GB v South East London Strategic Health Authority 
The claimant was catastrophically damaged as a result of being given an overdose of chloramphenicol to treat suspected neonatal meningitis. A number of vital medical records had been lost and the legal officer of the health authority swore an affidavit confirming that despite extensive searches the records could not be found. Graham was able to locate the records after nearly 30 years. The case settled for damages of over £3 million, including periodical payments to fund the claimant's future care.
L v S 
Patient suffered severe injury as a result of a rare tendon failure complication at total knee replacement surgery. There was a dispute with the privately paid surgeon as to the pre-operative warnings he gave and we were instructed after expiry of the three year limitation deadline. The case had a number of features similar to those in Chester v Afshar. The case settled with the defendant insisting on a confidentiality clause in the final order. Damages recovered: £350,000.

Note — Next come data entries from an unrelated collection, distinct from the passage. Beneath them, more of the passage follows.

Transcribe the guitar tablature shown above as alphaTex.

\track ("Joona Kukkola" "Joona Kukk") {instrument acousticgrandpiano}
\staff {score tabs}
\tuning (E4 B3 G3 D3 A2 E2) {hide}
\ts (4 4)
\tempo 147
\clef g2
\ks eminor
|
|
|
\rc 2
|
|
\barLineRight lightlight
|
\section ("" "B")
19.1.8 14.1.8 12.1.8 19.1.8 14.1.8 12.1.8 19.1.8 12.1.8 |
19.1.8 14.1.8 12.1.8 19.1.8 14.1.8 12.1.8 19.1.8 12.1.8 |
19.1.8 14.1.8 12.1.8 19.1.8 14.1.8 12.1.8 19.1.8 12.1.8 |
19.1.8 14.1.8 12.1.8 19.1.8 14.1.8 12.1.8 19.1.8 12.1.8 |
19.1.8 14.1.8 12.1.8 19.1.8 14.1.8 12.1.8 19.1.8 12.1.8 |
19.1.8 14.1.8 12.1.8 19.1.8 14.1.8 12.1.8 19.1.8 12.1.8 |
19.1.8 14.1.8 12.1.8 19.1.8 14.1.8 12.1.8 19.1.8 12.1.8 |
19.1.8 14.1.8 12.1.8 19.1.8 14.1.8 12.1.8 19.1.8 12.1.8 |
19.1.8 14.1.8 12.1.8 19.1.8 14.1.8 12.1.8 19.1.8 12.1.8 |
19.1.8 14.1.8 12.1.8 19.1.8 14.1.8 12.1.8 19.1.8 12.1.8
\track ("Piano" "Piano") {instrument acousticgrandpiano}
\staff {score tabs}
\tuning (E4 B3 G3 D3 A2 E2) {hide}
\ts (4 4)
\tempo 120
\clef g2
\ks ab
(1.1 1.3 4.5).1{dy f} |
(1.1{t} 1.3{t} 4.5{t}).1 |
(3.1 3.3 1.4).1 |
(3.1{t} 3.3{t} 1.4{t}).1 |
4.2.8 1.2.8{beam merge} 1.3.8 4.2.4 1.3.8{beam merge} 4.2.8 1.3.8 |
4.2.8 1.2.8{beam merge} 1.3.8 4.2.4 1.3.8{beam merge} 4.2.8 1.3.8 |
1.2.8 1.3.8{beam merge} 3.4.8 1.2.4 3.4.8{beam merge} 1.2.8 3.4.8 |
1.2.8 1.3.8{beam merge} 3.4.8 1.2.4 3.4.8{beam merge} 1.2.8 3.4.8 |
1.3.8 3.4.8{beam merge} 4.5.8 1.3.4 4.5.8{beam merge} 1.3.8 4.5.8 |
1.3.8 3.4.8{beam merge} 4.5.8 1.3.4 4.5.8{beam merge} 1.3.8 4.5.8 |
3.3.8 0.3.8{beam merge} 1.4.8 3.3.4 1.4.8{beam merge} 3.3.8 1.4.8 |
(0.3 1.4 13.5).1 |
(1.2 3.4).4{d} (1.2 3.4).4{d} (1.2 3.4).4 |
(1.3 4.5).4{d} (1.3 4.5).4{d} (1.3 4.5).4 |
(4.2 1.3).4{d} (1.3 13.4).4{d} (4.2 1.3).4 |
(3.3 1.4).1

Whiting v Medway NHS Trust (2007)
Serious injury to liver following damage to common bile duct at laparoscopic cholecystectomy. Damages of £290,000 were amongst the largest awarded for this injury and included a substantial payment in respect of the potential cost of future transplant surgery.
AB (by her litigation friend, the Official Solicitor) v South East Coast Strategic Health Authority 
Negligent neo-natal oxygen management led to retinopathy of prematurity and blindness. An unusual feature of the case was the extent to which the claimant’s obesity was caused by her sedentary lifestyle (resulting from blindness) or an unrelated endocrine disorder. The court approved a settlement of £2.25 million which was the largest sum ever awarded for this type of injury.
Howard v Brighton & Sussex University Hospitals NHS Trust 
The High Court approved a £2.5 million settlement of this contested cerebral palsy case where the claimant alleged that the medical records had been retrospectively, and fraudulently, altered to disguise mismanagement of the birth. An exceptionally unusual feature of the case was that the claimant obtained the permission of the court to rely on the evidence of an expert document examiner to report on the altered records.